37. Transporter Molecules in the Cell Membrane

Upon reaching the cell membrane, a substance in the bloodstream does not immediately enter the cell. It is met in different ways, depending upon its size, chemical properties, and whether or not it is beneficial. Any substance about to enter a cell is subjected to tight controls, just like visitors to the borders of another country. If it is a foreign substance, its identity is established and, if it is determined that it represents a threat to security, it is deported. However, the entry and departure of some substances has been made easier, in the same way that countries do for their own citizens. These substances are able to enter and leave the cell without being subjected to any precautionary measures. In short, substances approaching the cell membrane are greeted with different forms of welcome, depending on their identity.

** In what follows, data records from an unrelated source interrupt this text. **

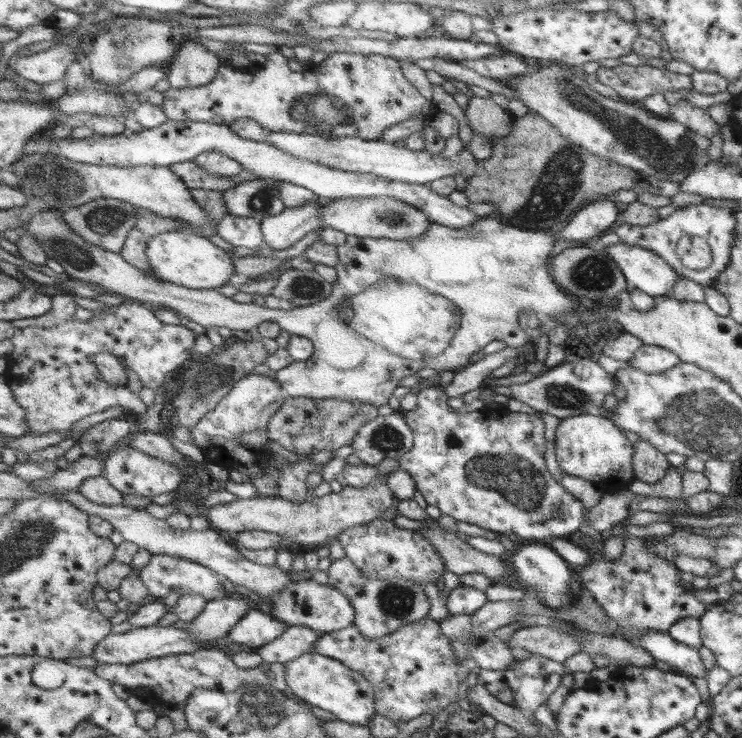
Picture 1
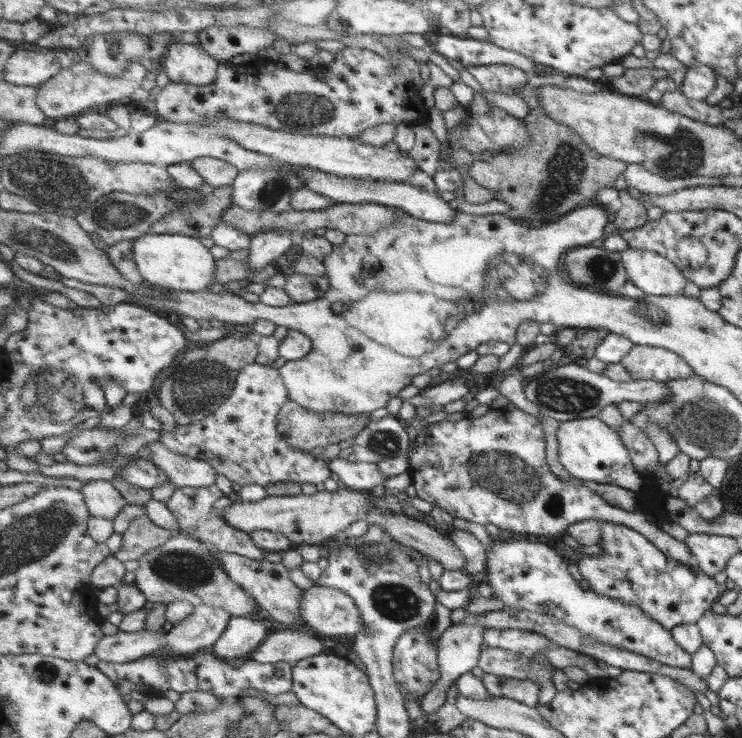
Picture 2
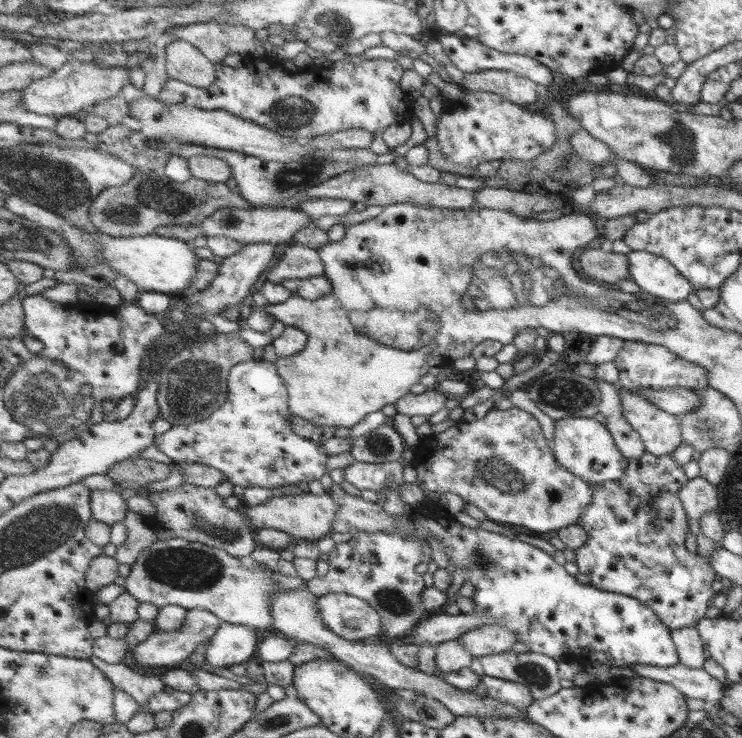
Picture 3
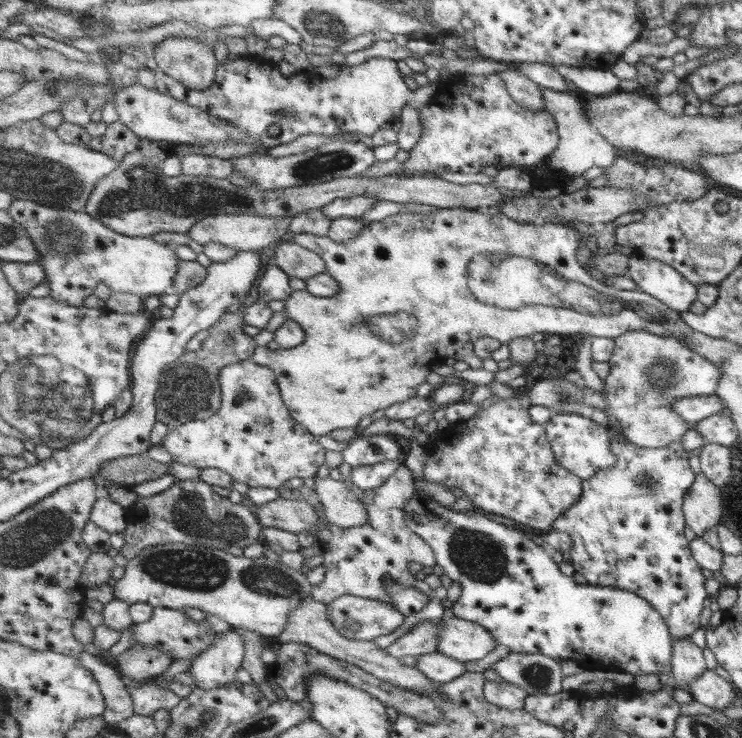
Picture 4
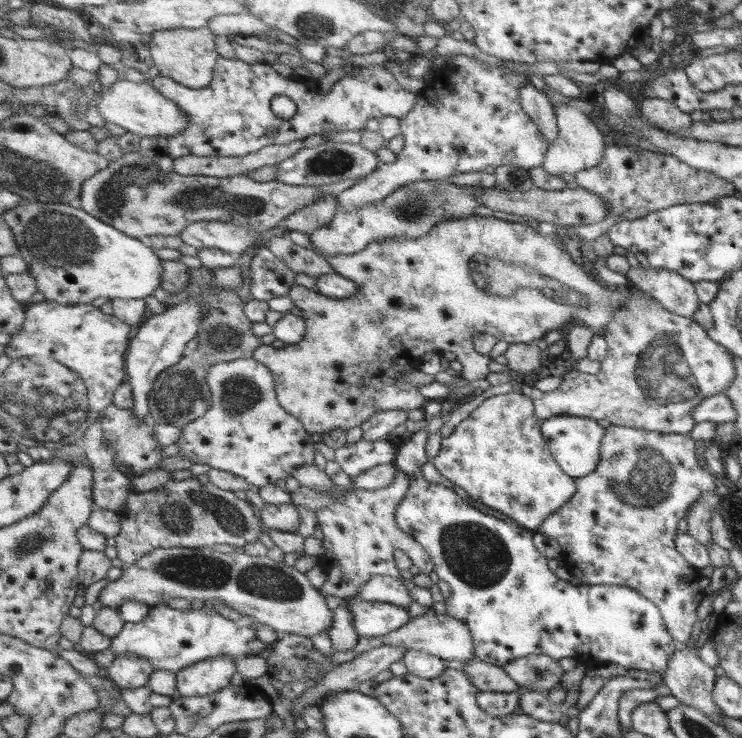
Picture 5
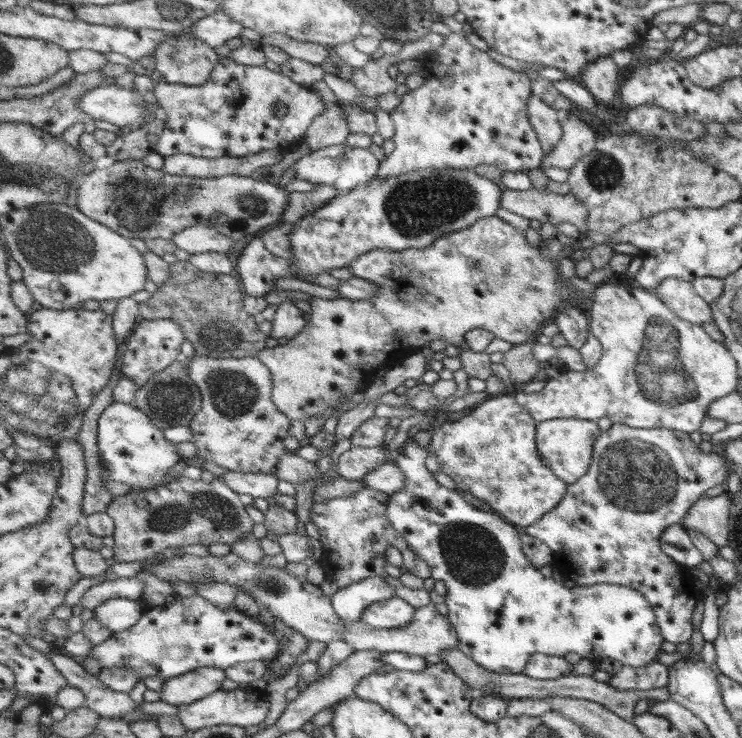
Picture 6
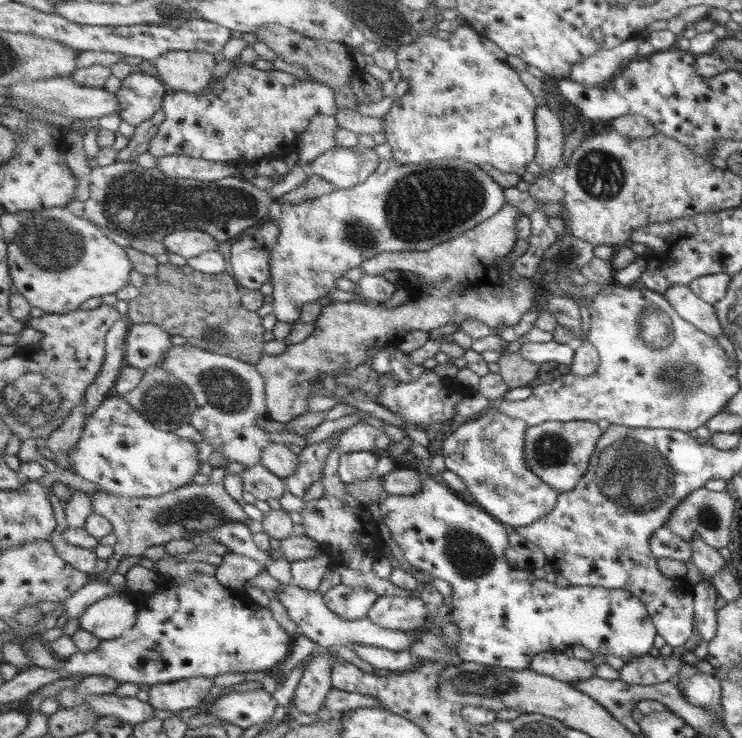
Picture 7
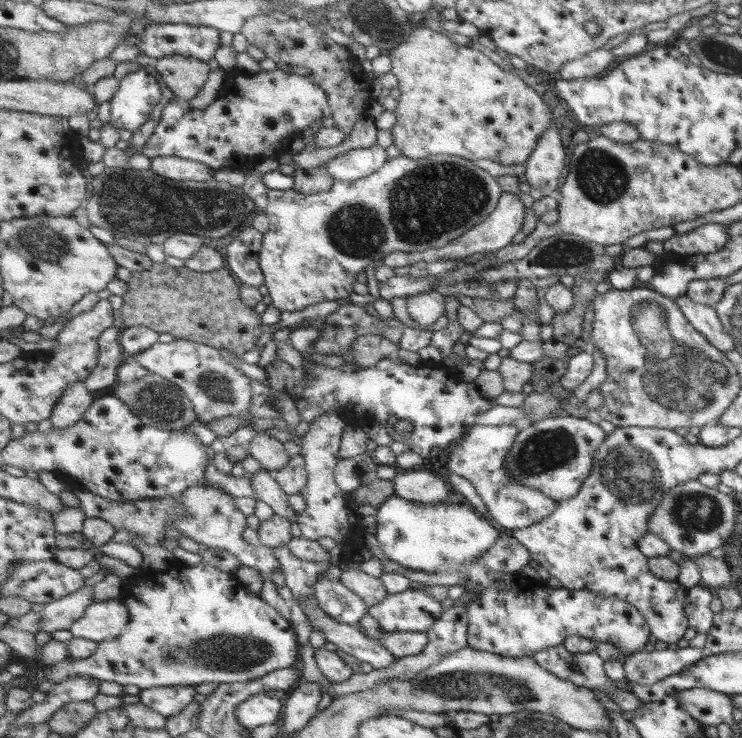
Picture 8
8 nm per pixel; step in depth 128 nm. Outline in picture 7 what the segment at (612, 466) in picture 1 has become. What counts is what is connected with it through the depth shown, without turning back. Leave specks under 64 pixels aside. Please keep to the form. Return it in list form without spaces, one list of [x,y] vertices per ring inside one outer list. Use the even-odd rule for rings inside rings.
[[[584,420],[547,421],[529,426],[526,434],[527,466],[531,466],[539,478],[543,478],[559,493],[571,492],[585,476],[602,434],[597,422]]]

a. transporter protein b. Ruined product c. transportation system

Figure 136: Every transporter protein is responsible for carrying a different molecule. For example, in the event of the slightest geometrical difference in a molecule's shape, the transportation system will detect this and abandon the molecule, refusing to carry it.

In order for a substance to be able to pass through the cell membrane, it must be able to mix with the cell membrane—in other words, to be soluble in fat. In the same way that you can never mix oil and water, no matter how hard you try, so it is impossible for a substance that iso insoluble in fat to mix with the cell membrane. A special method is employed for the passage of such substances, and in this, proteins in the cell membrane play a crucial role.

Some molecules are unable to pass through the cell membrane on their own because of their small size. Channel and transporter proteins help molecules and ions to which they give permission to pass through the membrane. The cell membrane’s proteins will transport specific substances and behave most carefully in selecting them. For example, the sugar-transporting system will not transport amino acids.

The transporter protein distinguishes between the two molecules on the basis of their forms and the number of atoms they contain. For instance, two molecules may have the same number of atoms and carry the same chemical groups, but if one has the slightest variation in its molecular form, the transportation system will refuse to carry that molecule (Figure 136).

How is it possible for a transporter or channel molecule to recognize the chemical formula of another molecule and to distinguish it on the basis of the number of its atoms? Could a protein devoid of intelligence and consciousness of its own accord assume a responsibility that will be of benefit to the cell? It is, of course, impossible for these proteins to engage in division of labor of their own accord, to identify beneficial molecules, to assume the job of transporting them inside the cell or to fulfill these responsibilities to the letter as the result of sheer chance. Any rational, honest person will see in these details evidence of the infinite knowledge of Almighty God, the Creator of all things from nothing.